- [DATA]:

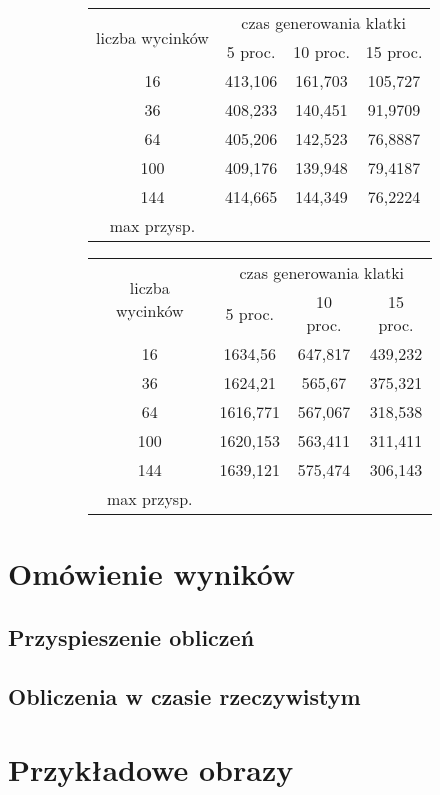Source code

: \begin{figure}[!ht]
\advance\leftskip-2cm
	\begin{subfigure}{.5\textwidth}
\begin{tabular}{|c|c|c|c|} \hline
	    \multirow{2}{*}{liczba wycinków} & \multicolumn{3}{|c|}{czas generowania klatki} \\ \cline{2-4}
	 	& 5 proc. & 10 proc. & 15 proc. \\ \hline
	    16 & 413,106 & 161,703 & 105,727 \\ 
	    36 & 408,233 & 140,451 & 91,9709 \\
		64 & 405,206 & 142,523 & 76,8887 \\
		100 & 409,176 & 139,948 & 79,4187 \\
		144 & 414,665 & 144,349 & 76,2224 \\ \hline
		max przysp. & & & \\
		\hline
\end{tabular}
	\end{subfigure}
	\hspace{2cm}
	\begin{subfigure}{.5\textwidth}
\begin{tabular}{|c|c|c|c|} \hline
	    \multirow{2}{*}{liczba wycinków} & \multicolumn{3}{|c|}{czas generowania klatki} \\ \cline{2-4}
	 	& 5 proc. & 10 proc. & 15 proc. \\ \hline
	    16 & 1634,56 & 647,817 & 439,232 \\ 
	    36 & 1624,21 & 565,67 & 375,321 \\
		64 & 1616,771 & 567,067 & 318,538 \\
		100 & 1620,153 & 563,411 & 311,411 \\
		144 & 1639,121 & 575,474 & 306,143 \\ \hline
		max przysp. & & & \\
		\hline
\end{tabular}
	\end{subfigure}
\end{figure}

\section{Omówienie wyników}
	\subsection{Przyspieszenie obliczeń}
	\subsection{Obliczenia w czasie rzeczywistym}
\section{Przykładowe obrazy}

- [YOUR TASK]: In the listing above, find each line where "subsection" occurs and copy it.

- [ANSWER AREA]:
	\subsection{Przyspieszenie obliczeń}
	\subsection{Obliczenia w czasie rzeczywistym}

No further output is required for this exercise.